• [Goal of the exercise]: Please reproduce every line of the records below, keeping each one word for word and in the same order.

• [Given records]:
+++

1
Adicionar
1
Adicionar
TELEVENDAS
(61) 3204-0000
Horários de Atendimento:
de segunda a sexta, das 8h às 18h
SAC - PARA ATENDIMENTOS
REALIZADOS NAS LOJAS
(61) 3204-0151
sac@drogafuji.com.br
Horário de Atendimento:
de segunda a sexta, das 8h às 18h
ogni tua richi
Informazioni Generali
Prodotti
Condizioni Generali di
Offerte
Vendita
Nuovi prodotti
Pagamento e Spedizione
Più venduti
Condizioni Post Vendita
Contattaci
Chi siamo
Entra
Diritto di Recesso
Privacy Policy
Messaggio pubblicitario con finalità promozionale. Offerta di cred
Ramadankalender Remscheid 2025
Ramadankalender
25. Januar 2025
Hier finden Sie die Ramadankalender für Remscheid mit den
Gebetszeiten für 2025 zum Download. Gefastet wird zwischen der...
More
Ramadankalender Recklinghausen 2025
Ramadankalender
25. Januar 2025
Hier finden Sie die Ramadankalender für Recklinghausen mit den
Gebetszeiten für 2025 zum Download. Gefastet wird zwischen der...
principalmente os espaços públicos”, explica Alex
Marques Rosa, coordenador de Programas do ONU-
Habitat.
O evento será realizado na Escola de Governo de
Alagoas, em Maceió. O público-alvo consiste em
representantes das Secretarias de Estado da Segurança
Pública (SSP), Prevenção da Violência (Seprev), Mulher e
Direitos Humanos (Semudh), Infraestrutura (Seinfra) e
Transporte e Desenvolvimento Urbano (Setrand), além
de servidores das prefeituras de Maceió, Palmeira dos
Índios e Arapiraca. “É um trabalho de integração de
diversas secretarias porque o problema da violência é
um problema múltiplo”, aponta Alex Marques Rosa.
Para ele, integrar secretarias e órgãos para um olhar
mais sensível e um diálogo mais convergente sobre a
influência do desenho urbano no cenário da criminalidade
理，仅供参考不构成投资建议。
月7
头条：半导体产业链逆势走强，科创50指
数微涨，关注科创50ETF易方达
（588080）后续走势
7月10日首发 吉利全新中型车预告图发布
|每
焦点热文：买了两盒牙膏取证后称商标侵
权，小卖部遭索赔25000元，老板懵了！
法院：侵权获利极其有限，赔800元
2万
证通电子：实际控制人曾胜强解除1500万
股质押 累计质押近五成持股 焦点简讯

+++

• [Problem solution]:
1
Adicionar
1
Adicionar
TELEVENDAS
(61) 3204-0000
Horários de Atendimento:
de segunda a sexta, das 8h às 18h
SAC - PARA ATENDIMENTOS
REALIZADOS NAS LOJAS
(61) 3204-0151
sac@drogafuji.com.br
Horário de Atendimento:
de segunda a sexta, das 8h às 18h
ogni tua richi
Informazioni Generali
Prodotti
Condizioni Generali di
Offerte
Vendita
Nuovi prodotti
Pagamento e Spedizione
Più venduti
Condizioni Post Vendita
Contattaci
Chi siamo
Entra
Diritto di Recesso
Privacy Policy
Messaggio pubblicitario con finalità promozionale. Offerta di cred
Ramadankalender Remscheid 2025
Ramadankalender
25. Januar 2025
Hier finden Sie die Ramadankalender für Remscheid mit den
Gebetszeiten für 2025 zum Download. Gefastet wird zwischen der...
More
Ramadankalender Recklinghausen 2025
Ramadankalender
25. Januar 2025
Hier finden Sie die Ramadankalender für Recklinghausen mit den
Gebetszeiten für 2025 zum Download. Gefastet wird zwischen der...
principalmente os espaços públicos”, explica Alex
Marques Rosa, coordenador de Programas do ONU-
Habitat.
O evento será realizado na Escola de Governo de
Alagoas, em Maceió. O público-alvo consiste em
representantes das Secretarias de Estado da Segurança
Pública (SSP), Prevenção da Violência (Seprev), Mulher e
Direitos Humanos (Semudh), Infraestrutura (Seinfra) e
Transporte e Desenvolvimento Urbano (Setrand), além
de servidores das prefeituras de Maceió, Palmeira dos
Índios e Arapiraca. “É um trabalho de integração de
diversas secretarias porque o problema da violência é
um problema múltiplo”, aponta Alex Marques Rosa.
Para ele, integrar secretarias e órgãos para um olhar
mais sensível e um diálogo mais convergente sobre a
influência do desenho urbano no cenário da criminalidade
理，仅供参考不构成投资建议。
月7
头条：半导体产业链逆势走强，科创50指
数微涨，关注科创50ETF易方达
（588080）后续走势
7月10日首发 吉利全新中型车预告图发布
|每
焦点热文：买了两盒牙膏取证后称商标侵
权，小卖部遭索赔25000元，老板懵了！
法院：侵权获利极其有限，赔800元
2万
证通电子：实际控制人曾胜强解除1500万
股质押 累计质押近五成持股 焦点简讯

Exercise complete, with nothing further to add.